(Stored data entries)
====

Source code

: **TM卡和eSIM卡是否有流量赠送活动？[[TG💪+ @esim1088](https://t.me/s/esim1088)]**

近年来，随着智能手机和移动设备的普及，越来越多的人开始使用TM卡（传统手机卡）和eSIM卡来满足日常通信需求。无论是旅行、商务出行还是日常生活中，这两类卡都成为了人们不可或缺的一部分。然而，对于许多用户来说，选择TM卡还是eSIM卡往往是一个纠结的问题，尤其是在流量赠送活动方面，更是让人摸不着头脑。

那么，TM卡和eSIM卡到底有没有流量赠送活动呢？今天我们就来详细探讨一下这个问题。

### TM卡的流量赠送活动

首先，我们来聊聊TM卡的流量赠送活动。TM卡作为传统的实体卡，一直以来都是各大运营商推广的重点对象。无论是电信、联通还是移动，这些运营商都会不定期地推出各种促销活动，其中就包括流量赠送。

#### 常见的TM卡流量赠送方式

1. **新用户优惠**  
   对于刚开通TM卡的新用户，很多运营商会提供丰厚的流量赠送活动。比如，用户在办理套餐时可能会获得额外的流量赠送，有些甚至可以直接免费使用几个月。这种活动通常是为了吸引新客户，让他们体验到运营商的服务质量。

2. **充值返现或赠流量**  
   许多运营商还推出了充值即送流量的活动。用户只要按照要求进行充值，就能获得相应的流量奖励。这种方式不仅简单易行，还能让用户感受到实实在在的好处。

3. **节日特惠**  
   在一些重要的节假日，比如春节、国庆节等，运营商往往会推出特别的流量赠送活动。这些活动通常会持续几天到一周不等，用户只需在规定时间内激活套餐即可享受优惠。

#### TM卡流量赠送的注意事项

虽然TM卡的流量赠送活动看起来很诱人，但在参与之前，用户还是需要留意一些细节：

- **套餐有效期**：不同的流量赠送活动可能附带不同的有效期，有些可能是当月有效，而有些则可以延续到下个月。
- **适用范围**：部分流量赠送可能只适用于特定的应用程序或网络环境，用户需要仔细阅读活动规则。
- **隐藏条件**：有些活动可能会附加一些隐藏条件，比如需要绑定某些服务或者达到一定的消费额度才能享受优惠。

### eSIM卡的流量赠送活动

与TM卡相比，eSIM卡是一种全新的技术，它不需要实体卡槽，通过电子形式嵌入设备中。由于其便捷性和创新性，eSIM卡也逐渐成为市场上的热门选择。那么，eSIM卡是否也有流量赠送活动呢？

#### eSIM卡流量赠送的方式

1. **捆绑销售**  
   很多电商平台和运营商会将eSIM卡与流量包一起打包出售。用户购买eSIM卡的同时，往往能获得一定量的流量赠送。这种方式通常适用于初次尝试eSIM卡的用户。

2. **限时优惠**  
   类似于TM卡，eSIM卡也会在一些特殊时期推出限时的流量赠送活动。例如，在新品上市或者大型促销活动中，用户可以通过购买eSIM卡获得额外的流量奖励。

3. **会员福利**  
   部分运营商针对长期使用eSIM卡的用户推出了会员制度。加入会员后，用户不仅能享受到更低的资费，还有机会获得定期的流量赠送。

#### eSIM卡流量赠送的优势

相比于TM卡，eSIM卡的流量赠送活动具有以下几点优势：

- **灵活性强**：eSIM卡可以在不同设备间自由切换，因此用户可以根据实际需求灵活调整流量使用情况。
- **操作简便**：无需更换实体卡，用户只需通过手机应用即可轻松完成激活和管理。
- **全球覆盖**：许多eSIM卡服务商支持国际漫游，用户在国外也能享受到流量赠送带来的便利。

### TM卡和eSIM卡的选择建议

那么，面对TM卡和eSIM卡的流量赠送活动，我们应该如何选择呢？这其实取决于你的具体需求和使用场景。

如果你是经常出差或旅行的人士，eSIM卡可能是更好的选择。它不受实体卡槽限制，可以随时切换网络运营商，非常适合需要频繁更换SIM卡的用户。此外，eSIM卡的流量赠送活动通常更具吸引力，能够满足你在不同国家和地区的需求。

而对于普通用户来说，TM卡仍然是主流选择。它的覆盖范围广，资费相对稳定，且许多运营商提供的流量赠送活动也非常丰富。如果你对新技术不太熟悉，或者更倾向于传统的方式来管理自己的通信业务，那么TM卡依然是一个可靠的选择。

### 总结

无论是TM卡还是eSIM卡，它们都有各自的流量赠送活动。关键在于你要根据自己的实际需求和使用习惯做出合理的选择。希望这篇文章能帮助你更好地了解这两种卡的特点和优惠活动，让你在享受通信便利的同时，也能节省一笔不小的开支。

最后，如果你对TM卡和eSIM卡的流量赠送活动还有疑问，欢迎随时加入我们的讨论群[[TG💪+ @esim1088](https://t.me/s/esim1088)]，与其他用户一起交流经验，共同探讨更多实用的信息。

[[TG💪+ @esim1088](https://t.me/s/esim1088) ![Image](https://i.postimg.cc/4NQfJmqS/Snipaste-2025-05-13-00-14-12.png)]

====

Your instructions:
All the data must be duplicated exactly, with nothing added or removed.

Task response:
Source code

: **TM卡和eSIM卡是否有流量赠送活动？[[TG💪+ @esim1088](https://t.me/s/esim1088)]**

近年来，随着智能手机和移动设备的普及，越来越多的人开始使用TM卡（传统手机卡）和eSIM卡来满足日常通信需求。无论是旅行、商务出行还是日常生活中，这两类卡都成为了人们不可或缺的一部分。然而，对于许多用户来说，选择TM卡还是eSIM卡往往是一个纠结的问题，尤其是在流量赠送活动方面，更是让人摸不着头脑。

那么，TM卡和eSIM卡到底有没有流量赠送活动呢？今天我们就来详细探讨一下这个问题。

### TM卡的流量赠送活动

首先，我们来聊聊TM卡的流量赠送活动。TM卡作为传统的实体卡，一直以来都是各大运营商推广的重点对象。无论是电信、联通还是移动，这些运营商都会不定期地推出各种促销活动，其中就包括流量赠送。

#### 常见的TM卡流量赠送方式

1. **新用户优惠**  
   对于刚开通TM卡的新用户，很多运营商会提供丰厚的流量赠送活动。比如，用户在办理套餐时可能会获得额外的流量赠送，有些甚至可以直接免费使用几个月。这种活动通常是为了吸引新客户，让他们体验到运营商的服务质量。

2. **充值返现或赠流量**  
   许多运营商还推出了充值即送流量的活动。用户只要按照要求进行充值，就能获得相应的流量奖励。这种方式不仅简单易行，还能让用户感受到实实在在的好处。

3. **节日特惠**  
   在一些重要的节假日，比如春节、国庆节等，运营商往往会推出特别的流量赠送活动。这些活动通常会持续几天到一周不等，用户只需在规定时间内激活套餐即可享受优惠。

#### TM卡流量赠送的注意事项

虽然TM卡的流量赠送活动看起来很诱人，但在参与之前，用户还是需要留意一些细节：

- **套餐有效期**：不同的流量赠送活动可能附带不同的有效期，有些可能是当月有效，而有些则可以延续到下个月。
- **适用范围**：部分流量赠送可能只适用于特定的应用程序或网络环境，用户需要仔细阅读活动规则。
- **隐藏条件**：有些活动可能会附加一些隐藏条件，比如需要绑定某些服务或者达到一定的消费额度才能享受优惠。

### eSIM卡的流量赠送活动

与TM卡相比，eSIM卡是一种全新的技术，它不需要实体卡槽，通过电子形式嵌入设备中。由于其便捷性和创新性，eSIM卡也逐渐成为市场上的热门选择。那么，eSIM卡是否也有流量赠送活动呢？

#### eSIM卡流量赠送的方式

1. **捆绑销售**  
   很多电商平台和运营商会将eSIM卡与流量包一起打包出售。用户购买eSIM卡的同时，往往能获得一定量的流量赠送。这种方式通常适用于初次尝试eSIM卡的用户。

2. **限时优惠**  
   类似于TM卡，eSIM卡也会在一些特殊时期推出限时的流量赠送活动。例如，在新品上市或者大型促销活动中，用户可以通过购买eSIM卡获得额外的流量奖励。

3. **会员福利**  
   部分运营商针对长期使用eSIM卡的用户推出了会员制度。加入会员后，用户不仅能享受到更低的资费，还有机会获得定期的流量赠送。

#### eSIM卡流量赠送的优势

相比于TM卡，eSIM卡的流量赠送活动具有以下几点优势：

- **灵活性强**：eSIM卡可以在不同设备间自由切换，因此用户可以根据实际需求灵活调整流量使用情况。
- **操作简便**：无需更换实体卡，用户只需通过手机应用即可轻松完成激活和管理。
- **全球覆盖**：许多eSIM卡服务商支持国际漫游，用户在国外也能享受到流量赠送带来的便利。

### TM卡和eSIM卡的选择建议

那么，面对TM卡和eSIM卡的流量赠送活动，我们应该如何选择呢？这其实取决于你的具体需求和使用场景。

如果你是经常出差或旅行的人士，eSIM卡可能是更好的选择。它不受实体卡槽限制，可以随时切换网络运营商，非常适合需要频繁更换SIM卡的用户。此外，eSIM卡的流量赠送活动通常更具吸引力，能够满足你在不同国家和地区的需求。

而对于普通用户来说，TM卡仍然是主流选择。它的覆盖范围广，资费相对稳定，且许多运营商提供的流量赠送活动也非常丰富。如果你对新技术不太熟悉，或者更倾向于传统的方式来管理自己的通信业务，那么TM卡依然是一个可靠的选择。

### 总结

无论是TM卡还是eSIM卡，它们都有各自的流量赠送活动。关键在于你要根据自己的实际需求和使用习惯做出合理的选择。希望这篇文章能帮助你更好地了解这两种卡的特点和优惠活动，让你在享受通信便利的同时，也能节省一笔不小的开支。

最后，如果你对TM卡和eSIM卡的流量赠送活动还有疑问，欢迎随时加入我们的讨论群[[TG💪+ @esim1088](https://t.me/s/esim1088)]，与其他用户一起交流经验，共同探讨更多实用的信息。

[[TG💪+ @esim1088](https://t.me/s/esim1088) ![Image](https://i.postimg.cc/4NQfJmqS/Snipaste-2025-05-13-00-14-12.png)]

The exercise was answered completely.